PROBLEMA BREVE 1: Según el texto sobre Baroja, ¿en qué lugar de Madrid está la estatua donde se juntaron Trapiello y otros barojianos?

Me pongo a escribir este cuarto capítulo de mi deuda con Baroja cuando se cumplen 150 años de su nacimiento. Andrés Trapiello y otros cuantos barojianos se han juntado en la estatua del vasco en la Cuesta de Moyano o de los libreros. Parece ser que es de las pocas o la única celebración, cosa que tampoco tiene importancia. Pero Trapiello cuenta en su artículo “Baroja y ‘lo que manden’” detalles del desapego, incluso el odio a Baroja en el País Vasco (me refiero a ciertas instituciones y sectas), que justifican estos homenajes “provocadores”.

INFORMACIÓN EXTRAÍDA:

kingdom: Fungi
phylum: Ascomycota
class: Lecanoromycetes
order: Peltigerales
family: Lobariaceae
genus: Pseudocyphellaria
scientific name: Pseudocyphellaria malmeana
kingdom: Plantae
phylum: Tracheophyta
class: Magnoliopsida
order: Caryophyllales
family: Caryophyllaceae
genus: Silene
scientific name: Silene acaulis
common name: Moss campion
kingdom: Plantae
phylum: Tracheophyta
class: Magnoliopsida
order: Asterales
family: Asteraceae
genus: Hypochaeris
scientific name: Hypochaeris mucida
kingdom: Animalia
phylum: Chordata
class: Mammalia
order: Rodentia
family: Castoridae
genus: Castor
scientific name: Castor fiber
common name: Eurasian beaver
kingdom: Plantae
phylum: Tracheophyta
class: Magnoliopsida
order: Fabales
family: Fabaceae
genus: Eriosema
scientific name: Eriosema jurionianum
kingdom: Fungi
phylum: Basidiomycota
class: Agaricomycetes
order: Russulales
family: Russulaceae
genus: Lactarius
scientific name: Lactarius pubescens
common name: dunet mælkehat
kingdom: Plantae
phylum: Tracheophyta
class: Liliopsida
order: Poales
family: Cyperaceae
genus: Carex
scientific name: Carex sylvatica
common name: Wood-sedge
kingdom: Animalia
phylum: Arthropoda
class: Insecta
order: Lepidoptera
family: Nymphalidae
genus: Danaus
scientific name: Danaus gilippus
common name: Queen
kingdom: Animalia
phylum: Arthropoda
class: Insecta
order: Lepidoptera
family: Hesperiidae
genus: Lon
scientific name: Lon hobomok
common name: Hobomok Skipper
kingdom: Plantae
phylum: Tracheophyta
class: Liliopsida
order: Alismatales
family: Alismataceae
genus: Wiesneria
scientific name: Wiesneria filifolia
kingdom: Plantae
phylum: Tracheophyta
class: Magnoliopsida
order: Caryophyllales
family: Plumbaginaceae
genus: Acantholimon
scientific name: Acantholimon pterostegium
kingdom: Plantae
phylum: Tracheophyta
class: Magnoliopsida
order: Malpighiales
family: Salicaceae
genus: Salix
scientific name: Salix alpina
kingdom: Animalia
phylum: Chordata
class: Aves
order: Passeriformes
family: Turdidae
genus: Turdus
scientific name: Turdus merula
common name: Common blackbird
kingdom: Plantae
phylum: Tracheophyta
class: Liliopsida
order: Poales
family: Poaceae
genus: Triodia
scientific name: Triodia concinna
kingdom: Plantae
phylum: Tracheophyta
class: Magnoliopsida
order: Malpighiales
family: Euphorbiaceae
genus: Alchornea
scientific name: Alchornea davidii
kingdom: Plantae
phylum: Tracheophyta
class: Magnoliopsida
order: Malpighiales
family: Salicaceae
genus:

PROBLEMA BREVE 2: Copia otra vez, sin cambiar nada, las líneas del listado que empiezan en la que contiene "genus: Acantholimon" y terminan en la que contiene "family: Euphorbiaceae", ambas incluidas.

SOLUCIÓN DEL EJERCICIO 1: En la Cuesta de Moyano, también llamada de los libreros.

SOLUCIÓN DEL EJERCICIO 2:
genus: Acantholimon
scientific name: Acantholimon pterostegium
kingdom: Plantae
phylum: Tracheophyta
class: Magnoliopsida
order: Malpighiales
family: Salicaceae
genus: Salix
scientific name: Salix alpina
kingdom: Animalia
phylum: Chordata
class: Aves
order: Passeriformes
family: Turdidae
genus: Turdus
scientific name: Turdus merula
common name: Common blackbird
kingdom: Plantae
phylum: Tracheophyta
class: Liliopsida
order: Poales
family: Poaceae
genus: Triodia
scientific name: Triodia concinna
kingdom: Plantae
phylum: Tracheophyta
class: Magnoliopsida
order: Malpighiales
family: Euphorbiaceae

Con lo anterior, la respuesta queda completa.